### What the task asks
Set down the lines below exactly as they stand, please. Go from the first through the one containing "- ATU-42: Fixed viewhelper 84e43e0".

### Working data

***

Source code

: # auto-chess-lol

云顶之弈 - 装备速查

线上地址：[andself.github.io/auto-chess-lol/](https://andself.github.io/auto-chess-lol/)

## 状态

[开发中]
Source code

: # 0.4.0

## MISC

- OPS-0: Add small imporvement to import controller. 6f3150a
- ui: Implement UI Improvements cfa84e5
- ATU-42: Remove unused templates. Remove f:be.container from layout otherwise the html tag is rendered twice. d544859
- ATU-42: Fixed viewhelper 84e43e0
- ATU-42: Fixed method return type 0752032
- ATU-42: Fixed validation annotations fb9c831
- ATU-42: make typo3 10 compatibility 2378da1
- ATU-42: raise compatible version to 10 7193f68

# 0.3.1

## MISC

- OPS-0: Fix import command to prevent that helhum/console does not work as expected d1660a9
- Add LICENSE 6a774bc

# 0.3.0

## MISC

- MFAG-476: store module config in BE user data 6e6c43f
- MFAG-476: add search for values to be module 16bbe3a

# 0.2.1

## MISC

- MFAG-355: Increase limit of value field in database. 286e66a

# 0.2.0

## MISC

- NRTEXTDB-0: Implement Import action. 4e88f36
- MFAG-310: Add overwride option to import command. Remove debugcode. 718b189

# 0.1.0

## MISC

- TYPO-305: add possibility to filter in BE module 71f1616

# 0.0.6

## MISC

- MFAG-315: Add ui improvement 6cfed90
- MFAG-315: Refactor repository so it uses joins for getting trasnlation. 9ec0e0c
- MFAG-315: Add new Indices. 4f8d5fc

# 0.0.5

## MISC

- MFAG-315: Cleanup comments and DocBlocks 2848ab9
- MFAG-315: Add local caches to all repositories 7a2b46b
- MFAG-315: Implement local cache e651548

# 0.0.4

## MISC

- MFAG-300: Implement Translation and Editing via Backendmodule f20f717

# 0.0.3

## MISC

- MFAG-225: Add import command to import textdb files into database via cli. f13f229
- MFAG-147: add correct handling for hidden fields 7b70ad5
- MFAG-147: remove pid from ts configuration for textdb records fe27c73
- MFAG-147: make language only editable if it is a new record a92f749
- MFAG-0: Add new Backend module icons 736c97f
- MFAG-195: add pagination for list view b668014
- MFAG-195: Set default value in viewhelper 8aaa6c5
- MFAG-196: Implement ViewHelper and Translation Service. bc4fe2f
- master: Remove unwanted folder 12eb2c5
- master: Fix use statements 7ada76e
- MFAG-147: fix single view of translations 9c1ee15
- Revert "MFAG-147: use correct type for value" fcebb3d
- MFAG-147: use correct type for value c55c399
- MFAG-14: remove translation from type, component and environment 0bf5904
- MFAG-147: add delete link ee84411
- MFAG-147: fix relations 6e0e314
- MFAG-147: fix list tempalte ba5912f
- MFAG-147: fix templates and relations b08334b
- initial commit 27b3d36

***

### Written response
Source code

: # auto-chess-lol

云顶之弈 - 装备速查

线上地址：[andself.github.io/auto-chess-lol/](https://andself.github.io/auto-chess-lol/)

## 状态

[开发中]
Source code

: # 0.4.0

## MISC

- OPS-0: Add small imporvement to import controller. 6f3150a
- ui: Implement UI Improvements cfa84e5
- ATU-42: Remove unused templates. Remove f:be.container from layout otherwise the html tag is rendered twice. d544859
- ATU-42: Fixed viewhelper 84e43e0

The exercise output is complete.